- Work to be completed
Return every line of the records below, copying each one with no changes.

==== Task inputs

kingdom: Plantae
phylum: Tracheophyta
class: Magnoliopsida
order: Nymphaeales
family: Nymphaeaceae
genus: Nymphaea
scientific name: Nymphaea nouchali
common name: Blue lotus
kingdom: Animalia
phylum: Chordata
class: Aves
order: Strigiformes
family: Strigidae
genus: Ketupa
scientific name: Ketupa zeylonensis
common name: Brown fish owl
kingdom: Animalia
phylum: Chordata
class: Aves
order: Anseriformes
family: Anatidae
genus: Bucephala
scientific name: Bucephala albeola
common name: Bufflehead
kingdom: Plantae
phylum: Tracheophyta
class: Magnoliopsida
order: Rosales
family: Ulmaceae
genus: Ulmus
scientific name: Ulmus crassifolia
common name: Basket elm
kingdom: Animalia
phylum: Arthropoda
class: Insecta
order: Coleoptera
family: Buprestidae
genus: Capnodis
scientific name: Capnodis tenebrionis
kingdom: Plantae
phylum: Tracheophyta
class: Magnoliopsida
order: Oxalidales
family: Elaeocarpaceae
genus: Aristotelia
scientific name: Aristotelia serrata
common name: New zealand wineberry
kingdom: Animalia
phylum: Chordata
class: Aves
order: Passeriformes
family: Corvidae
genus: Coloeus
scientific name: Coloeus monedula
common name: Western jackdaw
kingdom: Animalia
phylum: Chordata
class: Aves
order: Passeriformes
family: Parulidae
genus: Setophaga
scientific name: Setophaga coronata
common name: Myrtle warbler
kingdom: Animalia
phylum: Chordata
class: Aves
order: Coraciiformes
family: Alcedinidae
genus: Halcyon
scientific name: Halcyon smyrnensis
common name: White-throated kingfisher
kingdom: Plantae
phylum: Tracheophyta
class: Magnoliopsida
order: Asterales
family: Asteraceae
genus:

========

- Correct response
kingdom: Plantae
phylum: Tracheophyta
class: Magnoliopsida
order: Nymphaeales
family: Nymphaeaceae
genus: Nymphaea
scientific name: Nymphaea nouchali
common name: Blue lotus
kingdom: Animalia
phylum: Chordata
class: Aves
order: Strigiformes
family: Strigidae
genus: Ketupa
scientific name: Ketupa zeylonensis
common name: Brown fish owl
kingdom: Animalia
phylum: Chordata
class: Aves
order: Anseriformes
family: Anatidae
genus: Bucephala
scientific name: Bucephala albeola
common name: Bufflehead
kingdom: Plantae
phylum: Tracheophyta
class: Magnoliopsida
order: Rosales
family: Ulmaceae
genus: Ulmus
scientific name: Ulmus crassifolia
common name: Basket elm
kingdom: Animalia
phylum: Arthropoda
class: Insecta
order: Coleoptera
family: Buprestidae
genus: Capnodis
scientific name: Capnodis tenebrionis
kingdom: Plantae
phylum: Tracheophyta
class: Magnoliopsida
order: Oxalidales
family: Elaeocarpaceae
genus: Aristotelia
scientific name: Aristotelia serrata
common name: New zealand wineberry
kingdom: Animalia
phylum: Chordata
class: Aves
order: Passeriformes
family: Corvidae
genus: Coloeus
scientific name: Coloeus monedula
common name: Western jackdaw
kingdom: Animalia
phylum: Chordata
class: Aves
order: Passeriformes
family: Parulidae
genus: Setophaga
scientific name: Setophaga coronata
common name: Myrtle warbler
kingdom: Animalia
phylum: Chordata
class: Aves
order: Coraciiformes
family: Alcedinidae
genus: Halcyon
scientific name: Halcyon smyrnensis
common name: White-throated kingfisher
kingdom: Plantae
phylum: Tracheophyta
class: Magnoliopsida
order: Asterales
family: Asteraceae
genus:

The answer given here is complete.